REVIEW: The Season of Migration by Nellie Hermann

Nellie Hermann’s The Season of Migration takes as its subject, the early life of Vincent van Gogh, a historical figure who — as are perhaps all figures of his historical caliber — is a genre in and of itself. Rather than focusing on well-trodden imagery surrounding the painter’s life — the depression, the mutilation, and the work — Hermann departs from the layman’s conventional wisdom of van Gogh and details a year-long deviation from his artistic study that, if we’re to take Hermann at her word in the novel’s back matter, takes its cue from historical circumstance.

There’s a lack of ingenuity to examining The Season of Migration as a novel of Vincent van Gogh, as its setting — an 1870s-era Belgian mining camp — and the language used in the description thereof overwhelms the reader more than any other of the images one might expect in a novel of a figure who looms so large.

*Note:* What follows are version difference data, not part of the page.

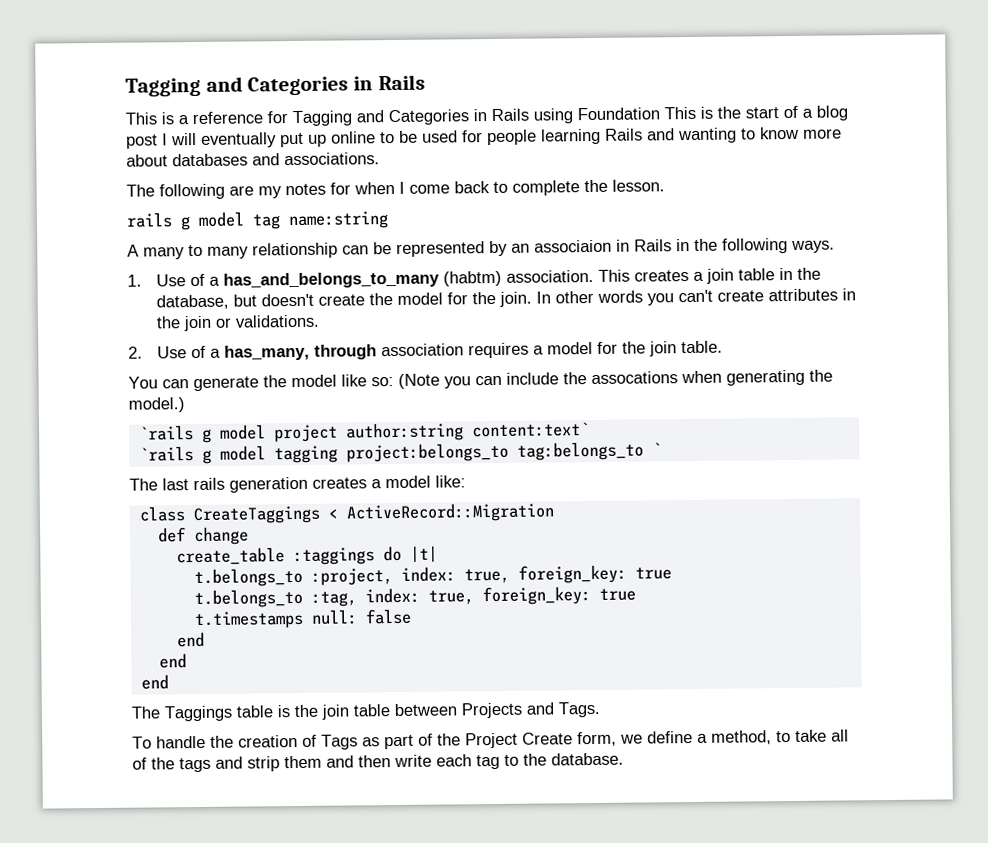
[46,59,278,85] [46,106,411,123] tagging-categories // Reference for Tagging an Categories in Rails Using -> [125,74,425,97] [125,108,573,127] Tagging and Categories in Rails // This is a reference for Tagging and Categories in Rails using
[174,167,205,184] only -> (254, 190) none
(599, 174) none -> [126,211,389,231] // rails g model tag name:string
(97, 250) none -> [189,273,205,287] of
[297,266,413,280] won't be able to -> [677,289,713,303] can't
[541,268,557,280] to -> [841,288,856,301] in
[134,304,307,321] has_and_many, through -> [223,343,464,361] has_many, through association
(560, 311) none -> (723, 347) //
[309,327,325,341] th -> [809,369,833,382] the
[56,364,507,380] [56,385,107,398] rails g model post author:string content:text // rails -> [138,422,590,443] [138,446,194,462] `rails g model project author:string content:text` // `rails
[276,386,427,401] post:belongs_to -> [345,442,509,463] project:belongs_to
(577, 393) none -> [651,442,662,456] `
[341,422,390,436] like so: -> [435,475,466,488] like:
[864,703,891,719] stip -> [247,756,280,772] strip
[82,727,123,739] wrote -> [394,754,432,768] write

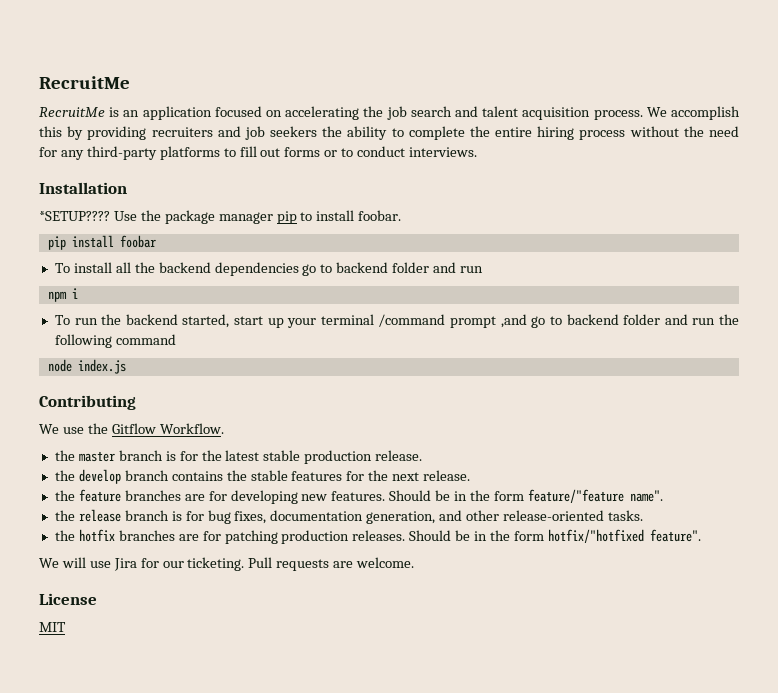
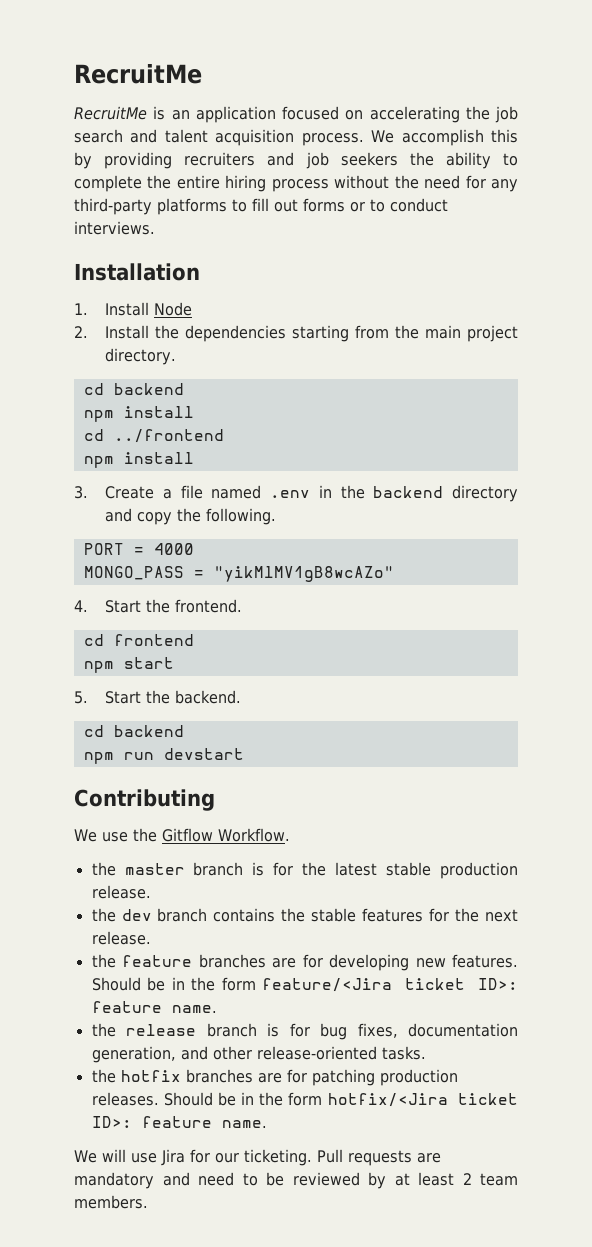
[39,210,402,224] [47,235,156,250] [54,262,484,276] [47,288,78,302] [54,314,740,328] [54,334,176,348] [47,359,126,374] *SETUP???? Use the package manager pip to install foobar. // pip install foobar // To install all the backend dependencies go to backend folder and run // npm i // To run the backend started, start up your terminal /command prompt ,and go to backend folder and run the following command // node index.js -> [74,302,193,316] [74,325,518,342] [105,348,177,365] [83,383,184,395] [83,406,194,422] [83,429,224,443] [83,452,194,468] [74,485,519,502] [105,508,277,525] [83,543,194,555] [83,566,394,582] [74,599,243,613] [83,634,194,646] [83,657,174,673] [74,690,242,704] [83,725,184,737] [83,748,244,764] 1. Install Node // 2. Install the dependencies starting from the main project directory. // cd backend // npm install // cd ../frontend // npm install // 3. Create a file named .env in the backend directory and copy the following. // PORT = 4000 // MONGO_PASS = "yikMlMV1gB8wcAZo" // 4. Start the frontend. // cd frontend // npm start // 5. Start the backend. // cd backend // npm run devstart
[78,469,121,484] develop -> [121,909,152,921] dev
[527,489,663,503] feature/"feature name". -> [262,978,518,992] [91,1001,217,1013] feature/<Jira ticket ID>: feature name.
[547,529,701,543] hotfix/"hotfixed feature". -> [327,1093,518,1107] [91,1116,267,1128] hotfix/<Jira ticket ID>: feature name.
[356,557,415,568] [39,593,97,605] [39,622,66,632] welcome. // License // MIT -> [74,1172,518,1189] [74,1195,148,1209] mandatory and need to be reviewed by at least 2 team members.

The novel’s central drama and movement concerns a young, despondent van Gogh, then a nominally-trained clergyman, who travels to a remote mining community, witnesses first-hand some of the laborer’s horrific conditions (“Man is made in the image of God… which is also the image of grief, of terror, and of fire”) and, just as disastrously, attempts a recovery from heartbreak (“His longing was his constant companion; it was the heat in his heart all day long, from the first light of the sun until long after dark. His longing was London, his longing made the whole landscape bright and precious…”). Spoiler alert: it doesn’t end well.

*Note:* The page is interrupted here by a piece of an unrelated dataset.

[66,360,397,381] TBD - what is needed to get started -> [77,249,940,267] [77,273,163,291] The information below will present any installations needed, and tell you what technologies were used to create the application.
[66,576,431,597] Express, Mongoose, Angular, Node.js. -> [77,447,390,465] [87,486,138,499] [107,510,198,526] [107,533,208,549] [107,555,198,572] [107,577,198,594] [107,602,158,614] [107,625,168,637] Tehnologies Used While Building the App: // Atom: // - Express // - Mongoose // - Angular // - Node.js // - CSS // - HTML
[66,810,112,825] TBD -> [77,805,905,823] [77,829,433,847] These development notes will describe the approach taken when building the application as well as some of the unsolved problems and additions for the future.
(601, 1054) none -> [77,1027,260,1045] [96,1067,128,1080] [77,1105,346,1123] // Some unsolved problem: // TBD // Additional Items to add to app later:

Van Gogh’s itinerate lifestyle sits poorly with his parents and brother Theo, and Hermann’s novel accounts for this fracture by employing a bifurcated narration: chapters alternate between a third-person, past-tense look at van Gogh’s post-mining life (“He especially loved to walk in storms, the sky and the flashing light enhancing the natural drama of the landscape”) and unsent letters from van Gogh to Theo, in which he details his experiences during their estrangement spurred by his spiritual misadventure (“My head is sometimes heavy, and often it burns and my thoughts are confused”).

It’s not difficult to find representative quotes that speak to Hermann’s mastery over either of the two narrative forms. Characteristic of this novel’s language is a care for clear action (“I open my mouth to explain what I see and it is as if what comes out of me is a flurry of bees”), evocative imagery (“The mud beneath my hands was music, it was an ocean, I was controlling waves and landscapes with each plunge of my palm”), and penetrating questions (“Dear Theo, what is the point of being a man if you must stay the same?”); all rendered with deep respect to the crises of faith and labor relations that drive this full, developed story. Hermann’s novel is an exercise in language first and history second; I mean this as a great compliment: Hermann points her novel’s gaze away from what we expect, and sticks her landing in creating a story that holds its own against other labor and period narratives both invented and imagined.

Attempting a novel of such a giant figure is a bit like punching the playground’s tallest bully right in the nose: a showy confidence will get you only so far. But a historical novel as successful as this one — both in scope and in the beauty of its language — reminds us that literature can do anything, and leaves us in awe of the author’s ambition. We have a language here that in its beauty does justice to van Gogh’s own brilliance; and in its structure, justice to the tumult of the painter’s troubled, violent life.